There were family members, teammates, friends, and fans in attendance. Following a family toast by Barbara, Tar Heel Head Football Coach Mack Brown offered congratulations and spoke about the importance of Carolina’s football heritage. And throughout the ceremony, Hugh Morton was there with camera in hand documenting every phase of the event.
You didn’t need to be around Charlie Justice very long before it became very clear that his asking Sarah to marry him was the most important event in his life. Although she was often thought of as Charlie’s wife, Sarah Justice didn’t fit the old saying, “Behind every great man stands a great woman . . . .” Charlie and Sarah stood side by side . . . they were a team. They were connected. Their love story was the stuff of storybooks. Sarah was always there . . . but chose to be just outside the spotlight.
In a 1995 interview with Justice Biographer Bob Terrell, Charlie talked about how the “Hand of Providence” placed him at the right place at the right time: “If I hadn’t knocked Sarah Hunter down while scuffling in the hall in high school, she might never have noticed me. You bet that was providential!”
Soon after the Terrell biography was published in early 1996, Charlie began a seven-year battle with Alzheimer’s—a battle he would lose at 3:25 AM on Friday, October 17, 2003. A memorial service celebrating his life was held at The Cathedral of All Souls in the Biltmore section of Asheville on Monday, October 20th. Asheville Citizen-Times senior writer Keith Jarrett beautifully described the scene outside the church following the ceremony.
“It was one of several warm, touching scenes on a beautiful, cloud-free day with a sky the color of you know what. Sarah sat in a wheelchair just outside the Cathedral as the UNC Clef Hangers, an all-male a cappella group, softly sang James Taylor’s ballad ‘Carolina in My Mind.’ Sarah tilted her head and was just inches away from the singers.
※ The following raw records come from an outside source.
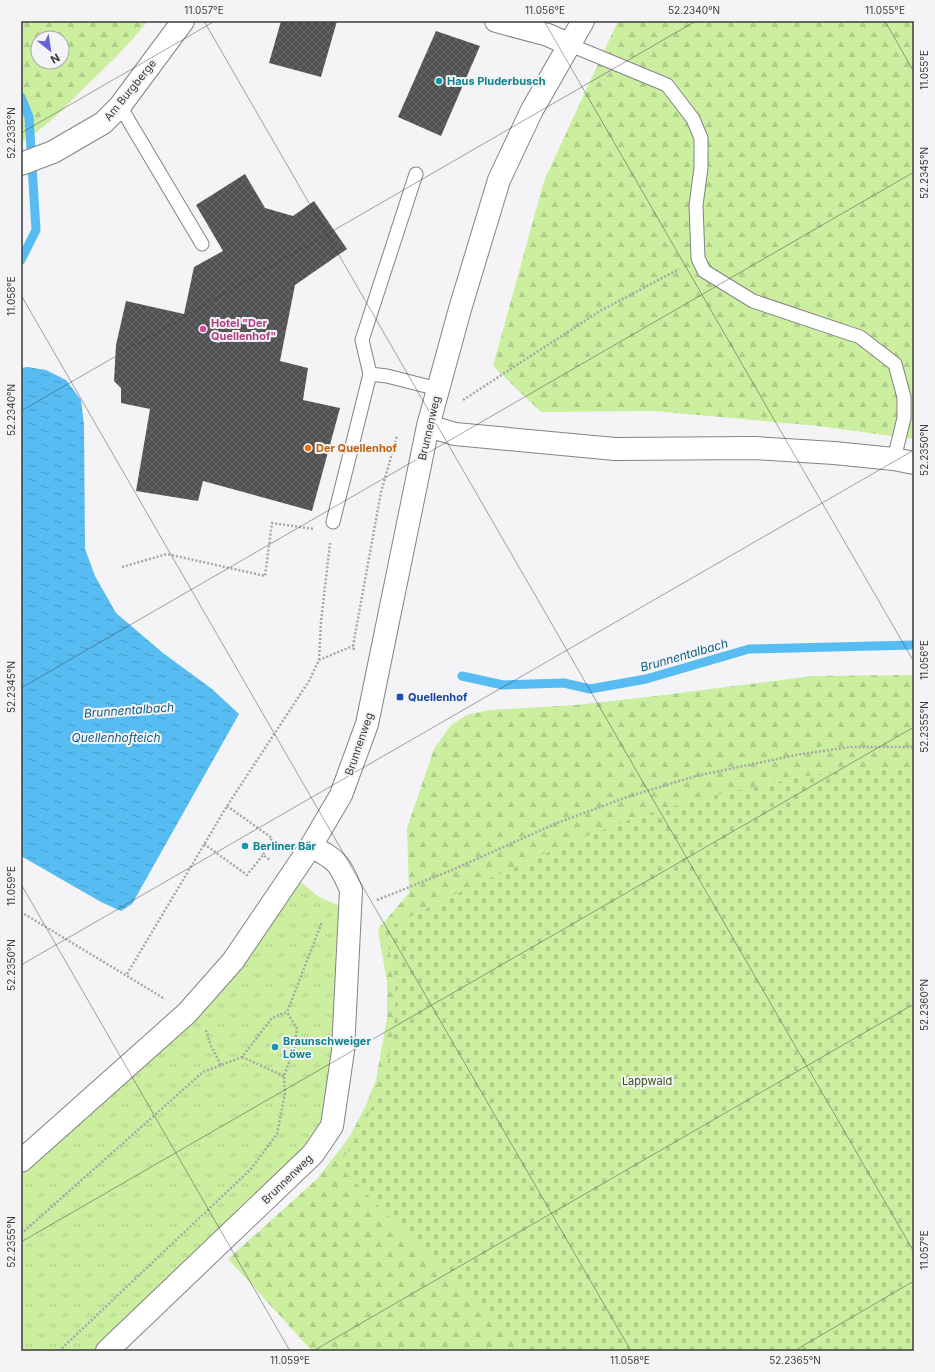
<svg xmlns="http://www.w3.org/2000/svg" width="935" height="1372" viewBox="0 0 935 1372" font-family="Inter,sans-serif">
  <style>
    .forest { fill: url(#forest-firs); fill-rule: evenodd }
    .cemetery { fill: url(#cemetery-stones) }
    .park { fill: url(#park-tufts) }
    .water { fill: url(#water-ripples) }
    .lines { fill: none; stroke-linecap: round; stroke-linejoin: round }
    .stream { stroke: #56bcf1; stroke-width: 9 }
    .building { fill: url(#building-cross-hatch) }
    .service-casing { stroke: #828384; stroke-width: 15 }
    .minor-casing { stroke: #828384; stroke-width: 24 }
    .secondary-casing { stroke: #828384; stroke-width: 24 }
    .path { stroke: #a7a7a8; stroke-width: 2.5; stroke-dasharray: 2 2; stroke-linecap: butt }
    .service { stroke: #fff; stroke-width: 13 }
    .minor { stroke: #fff; stroke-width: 22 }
    .secondary { stroke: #fff; stroke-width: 22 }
    .ticks { fill: none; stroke: #3a3a3b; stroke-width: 1; stroke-opacity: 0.45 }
    .culture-dot { fill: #0f9aa8; stroke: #f4f4f6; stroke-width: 1.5 }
    .hotel-dot { fill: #d1479c; stroke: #f4f4f6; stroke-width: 1.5 }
    .food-dot { fill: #e8710a; stroke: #f4f4f6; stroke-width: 1.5 }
    .transit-dot { fill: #1a4fb4; stroke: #f4f4f6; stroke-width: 1.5 }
    .labels { text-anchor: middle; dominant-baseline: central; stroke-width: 4; stroke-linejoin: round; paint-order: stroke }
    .culture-label { font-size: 11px; font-weight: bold; fill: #0d838f; stroke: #f4f4f6; text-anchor: start }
    .street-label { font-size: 11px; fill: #3a3a3b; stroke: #f4f4f6 }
    .hotel-label { font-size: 11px; font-weight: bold; fill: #b23c85; stroke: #f4f4f6; text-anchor: start }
    .food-label { font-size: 11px; font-weight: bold; fill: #c56008; stroke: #f4f4f6; text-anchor: start }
    .transit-label { font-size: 11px; font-weight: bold; fill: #164399; stroke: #f4f4f6; text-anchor: start }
    .park-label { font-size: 11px; fill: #395113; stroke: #f4f4f6 }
    .water-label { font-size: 12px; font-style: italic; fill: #0d5e81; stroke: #f4f4f6 }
    .neatline { fill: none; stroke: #3a3a3b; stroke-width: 1.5 }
    .ticks-label { font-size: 10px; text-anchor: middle; fill: #3a3a3b }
  </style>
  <defs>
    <pattern id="forest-firs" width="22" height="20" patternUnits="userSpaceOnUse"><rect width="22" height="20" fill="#cbee9f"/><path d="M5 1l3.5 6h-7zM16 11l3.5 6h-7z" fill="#afcd8a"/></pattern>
    <pattern id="cemetery-stones" width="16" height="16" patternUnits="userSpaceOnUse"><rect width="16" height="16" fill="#cbee9f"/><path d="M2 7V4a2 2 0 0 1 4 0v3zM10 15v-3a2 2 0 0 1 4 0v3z" fill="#afcd8a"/></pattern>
    <pattern id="park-tufts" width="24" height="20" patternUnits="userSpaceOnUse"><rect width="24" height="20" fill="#cbee9f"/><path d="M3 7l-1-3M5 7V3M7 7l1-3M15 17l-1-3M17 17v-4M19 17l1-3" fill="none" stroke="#afcd8a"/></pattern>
    <pattern id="water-ripples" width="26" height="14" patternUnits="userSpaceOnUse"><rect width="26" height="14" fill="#56bcf1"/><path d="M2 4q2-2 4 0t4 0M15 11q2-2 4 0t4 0" fill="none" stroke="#489ac4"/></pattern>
    <pattern id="building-cross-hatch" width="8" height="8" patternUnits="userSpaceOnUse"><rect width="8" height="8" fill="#515253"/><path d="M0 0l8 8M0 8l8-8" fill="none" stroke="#68696a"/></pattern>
  </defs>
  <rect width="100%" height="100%" fill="#f4f4f6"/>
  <path class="forest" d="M 21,21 L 148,21 C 128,46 105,68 82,90 C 63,109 45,129 21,142 ZM 38,38 L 62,38 L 62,62 L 38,62 Z
    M 618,21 L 914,21 L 914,439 L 818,426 L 654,411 L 541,412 L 493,366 L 544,181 Z
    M 914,675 L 914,1351 L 312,1351 L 228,1259 L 317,1179 L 350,1136 L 365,1107 L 376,1080 L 387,1018 L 387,983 L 378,929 L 409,893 L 407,828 L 434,749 L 451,725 L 467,715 L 489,710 L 576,705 L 656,696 L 812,676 Z"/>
  <path class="cemetery" d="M 914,769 L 914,1351 L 522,1351 L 338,1165 C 377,1112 399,1050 395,983 C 393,965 388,946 385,929 L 462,891 L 566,844 L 637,817 L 702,798 L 800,777 L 852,770 Z"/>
  <path class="park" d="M 292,875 L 319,897 L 349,910 L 339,1122 L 107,1351 L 21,1351 L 21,1161 L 187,1013 Z"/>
  <path class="water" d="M 27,367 L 46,370 L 66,380 L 81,400 L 84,425 L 85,549 L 95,576 L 116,613 L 163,653 L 212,689 L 239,714 L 132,904 L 121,911 L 101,902 L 21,856 L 21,368 Z"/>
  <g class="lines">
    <path class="stream" d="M 21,97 L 29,117 L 36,230 L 21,260
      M 462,676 L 503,685 L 564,683 L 590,689 L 646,679 L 749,649 L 914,645"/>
  </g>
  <path class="building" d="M 281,21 L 337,21 L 321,77 L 269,63 Z
    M 436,31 L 480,46 L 441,136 L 398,117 Z
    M 245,174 L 265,208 L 293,216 L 314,201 L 347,249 L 295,285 L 280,361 L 308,368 L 303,400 L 340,408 L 312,511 L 203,481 L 198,501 L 136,491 L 150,409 L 121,403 L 121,388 L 114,381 L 116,345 L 126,301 L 184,314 L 194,267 L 223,251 L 196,205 Z"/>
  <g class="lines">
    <defs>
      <path id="service" d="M 568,44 L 667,85 L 693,119 L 701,138 L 701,168 L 696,205 L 698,258 L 704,271 L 753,301 L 860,337 L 895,364 L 904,397 L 904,418 L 894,459
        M 120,106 L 202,244
        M 416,174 L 362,340 L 370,374 L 387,376 L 438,389
        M 333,522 L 370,374"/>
      <path id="minor" d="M 496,21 L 548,35 L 568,44
        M 21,164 L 53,152 L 103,123 L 120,106 L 183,21
        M 107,1351 L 313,1154 L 332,1126 L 343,1051 L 351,890 C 339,862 338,861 311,846"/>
      <path id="secondary" d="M 428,426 L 455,434 L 615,449 L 754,448 L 834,453 L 894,459 L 914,463
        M 21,1161 L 187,1013 L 233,961 L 311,846 L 341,795 L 367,724 L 428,426 L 460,309 L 499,180 L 532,110 L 583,21"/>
    </defs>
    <use href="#service" class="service-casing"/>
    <use href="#minor" class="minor-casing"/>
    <use href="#secondary" class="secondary-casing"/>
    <path class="path" d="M 463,400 L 600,311 L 679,269
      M 122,567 L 167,554 L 265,576 L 272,523 L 314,529
      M 354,650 L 353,646 L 381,492 L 397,436
      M 319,660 L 321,622 L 330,543
      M 227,806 L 272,838 L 263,855 L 270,860
      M 204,844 L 247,875 L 263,855
      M 377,900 L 452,870 L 557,823 L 630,796 L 696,776 L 796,755 L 851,747 L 914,747
      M 21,912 L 165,999
      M 127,974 L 227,806 L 309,681 L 319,660 L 353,646
      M 206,1030 L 211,1046 L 221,1065
      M 242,1057 L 284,1076
      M 21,1234 L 203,1072 L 242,1057 L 272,1018 L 287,1012 L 322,922
      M 59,1351 L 251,1169 L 277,1134 L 285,1093 L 284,1076 L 294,1049 L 297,1029 L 287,1012"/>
    <use href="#service" class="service"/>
    <use href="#minor" class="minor"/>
    <use href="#secondary" class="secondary"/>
  </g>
  <path class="ticks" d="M 204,21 L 914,1252M 544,21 L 914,662M 885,21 L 914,72M 21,133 L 215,21M 21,295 L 631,1351M 21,411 L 696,21M 21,688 L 914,172M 21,884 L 290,1351M 21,965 L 914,450M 21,1242 L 914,727M 313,1351 L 914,1004M 794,1351 L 914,1281"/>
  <g class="culture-dot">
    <circle cx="439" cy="81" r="4"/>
    <circle cx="245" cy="846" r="4"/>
    <circle cx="275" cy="1047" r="4"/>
  </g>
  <circle class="hotel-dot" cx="203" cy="329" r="4"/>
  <circle class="food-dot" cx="308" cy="448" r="4"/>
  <rect class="transit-dot" x="396" y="693" width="8" height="8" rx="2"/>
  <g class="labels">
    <g class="culture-label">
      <text x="447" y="81">Haus Pluderbusch</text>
      <text x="253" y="846">Berliner Bär</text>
      <text x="283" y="1041">Braunschweiger<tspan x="283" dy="13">Löwe</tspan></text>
    </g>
    <g class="street-label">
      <text transform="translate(130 90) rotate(-51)">Am Burgberge</text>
      <text transform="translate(429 428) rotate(-77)">Brunnenweg</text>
      <text transform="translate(359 744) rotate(-71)">Brunnenweg</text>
      <text transform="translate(287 1179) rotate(-44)">Brunnenweg</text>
    </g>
    <g class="hotel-label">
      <text x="211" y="323">Hotel "Der<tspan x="211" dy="13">Quellenhof"</tspan></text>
    </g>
    <g class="food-label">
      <text x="316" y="448">Der Quellenhof</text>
    </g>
    <g class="transit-label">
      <text x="408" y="697">Quellenhof</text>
    </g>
    <g class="park-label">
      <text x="647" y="1081">Lappwald</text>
    </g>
    <g class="water-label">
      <text transform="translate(684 655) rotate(-16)">Brunnentalbach</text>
      <text transform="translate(129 710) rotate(-4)">Brunnentalbach</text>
      <text x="116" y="737">Quellenhofteich</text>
    </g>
  </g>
  <rect width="935" height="1372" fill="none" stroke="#f4f4f6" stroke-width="44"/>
  <g transform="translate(50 50) rotate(150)"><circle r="19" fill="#f4f4f6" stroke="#aaaaab"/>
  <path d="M0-3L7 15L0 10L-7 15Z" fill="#6463dc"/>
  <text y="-6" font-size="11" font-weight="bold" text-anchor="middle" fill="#3a3a3b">N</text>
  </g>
  <rect x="22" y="22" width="891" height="1328" class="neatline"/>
  <g class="ticks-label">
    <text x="204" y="14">11.057°E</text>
    <text x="545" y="14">11.056°E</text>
    <text x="694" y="14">52.2340°N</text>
    <text x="885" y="14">11.055°E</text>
    <text transform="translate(924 70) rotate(-90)" y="4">11.055°E</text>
    <text transform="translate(11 133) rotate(-90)" y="4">52.2335°N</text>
    <text transform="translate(924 173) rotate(-90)" y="4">52.2345°N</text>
    <text transform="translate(11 296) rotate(-90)" y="4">11.058°E</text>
    <text transform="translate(11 410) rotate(-90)" y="4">52.2340°N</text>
    <text transform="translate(924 450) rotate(-90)" y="4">52.2350°N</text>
    <text transform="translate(924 660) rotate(-90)" y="4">11.056°E</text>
    <text transform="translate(11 687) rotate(-90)" y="4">52.2345°N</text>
    <text transform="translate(924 727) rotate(-90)" y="4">52.2355°N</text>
    <text transform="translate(11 886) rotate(-90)" y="4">11.059°E</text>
    <text transform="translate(11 965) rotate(-90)" y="4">52.2350°N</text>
    <text transform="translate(924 1005) rotate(-90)" y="4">52.2360°N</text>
    <text transform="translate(11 1242) rotate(-90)" y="4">52.2355°N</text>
    <text transform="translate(924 1250) rotate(-90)" y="4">11.057°E</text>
    <text x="290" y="1364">11.059°E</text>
    <text x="630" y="1364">11.058°E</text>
    <text x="795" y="1364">52.2365°N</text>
  </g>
</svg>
For a brief moment she closed her eyes, soaking in the words and perhaps recalling the memories of a marriage of love and devotion of 60 years.”
On November 4, 2003, I received a note from Barbara Crews: “Mother and I are at the beach. Mom loves the ocean. I think she has such peace now, she feels her job is done, and she did it well. . . . She is the best person I have ever known.”
There was a message on my answering machine when I arrived home from work on Monday, February 9, 2004. It was from Billy Crews telling me that his mother-in-law had passed away earlier that day. It had been 115 days since Charlie died. Marla and I had visited Sarah two days before on Saturday, February 7th at Hospice at Wendover in Shelby. Sarah Justice was 79-years-old.
In an article in The Charlotte Observer issue of Wednesday, February 18, 2004 titled “Caregiver more than Mrs. Choo Choo,” Gerry Hostetler talked with some of Sarah’s family. Son-in-law Billy Crews said, “She was always full of grace, and for her whole life a caregiver. She enjoyed doing things for other people and being out of the limelight.” Granddaughter and namesake Sarah Fowler added, “She was a very giving person who always put others’ needs in front of her own. She was the backbone of this family and kept us going.”
Finally, Barbara ended the interviews with this: “She was just a saint, the kind of person you want to be around.”